Calling a record “heavy-handed” is an easy shot to fire at a time when internet-based knowledge runs neck-and-neck with collective cynicism. Point too clearly in your art’s intended message or direction, and you risk getting your arm chopped off.
Good thing Radian aims to destroy all the signposts to their fifth album; Ad Reinhardt, the symbolism-detesting expressionist who inspired the album’s title, would have likely approved. Throughout On Dark Silent Off, the Vienna trio replaces obvious cultural references with abstraction, interweaving Chicago-style post-rock’s deliberation with electro-acoustic improvisation and found sound.

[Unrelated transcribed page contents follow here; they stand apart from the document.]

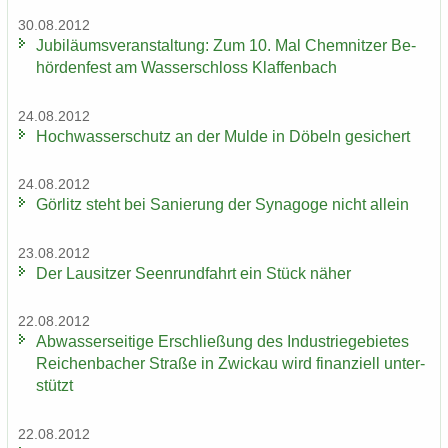
30.08.2012
Ju­bi­lä­ums­ver­an­stal­tung: Zum 10. Mal Chem­nit­zer Be­
hör­den­fest am Was­ser­schloss Klaf­fen­bach
24.08.2012
Hoch­was­ser­schutz an der Mulde in Dö­beln ge­si­chert
24.08.2012
Gör­litz steht bei Sa­nie­rung der Syn­ago­ge nicht al­lein
23.08.2012
Der Lau­sit­zer Seen­rund­fahrt ein Stück näher
22.08.2012
Ab­was­ser­sei­ti­ge Er­schlie­ßung des In­dus­trie­ge­bie­tes
Rei­chen­ba­cher Stra­ße in Zwi­ckau wird fi­nan­zi­ell un­ter­
stützt
22.08.2012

On “Blue Noise, Black Lake,” the click and thud of percussion on saxophone pads mixes with turgid bass, submerging guitarist Martin Siewart’s slow-motion wailing. The title track blurs boundaries between structure and improv further; dub-influenced melodic passages hang by single strings before the group pushes them off into wild, whirling ambience. “Pickup Pickout” pulls at its drones like taffy, situating them as call and response, rather than background noise. Not a pop, hiss, sudden pivot, or clanking crescendo during On Dark Silent Off is arbitrary; the album surgically deploys every element to subvert structural motifs rather than uphold them. Radian clearly know the difference between subtle narrative and strong-armed prophecy, and in purposefully sidestepping the most obvious choices, they tap into a particularly powerful creative vein—one that doesn’t need obvious signifiers to get its message across.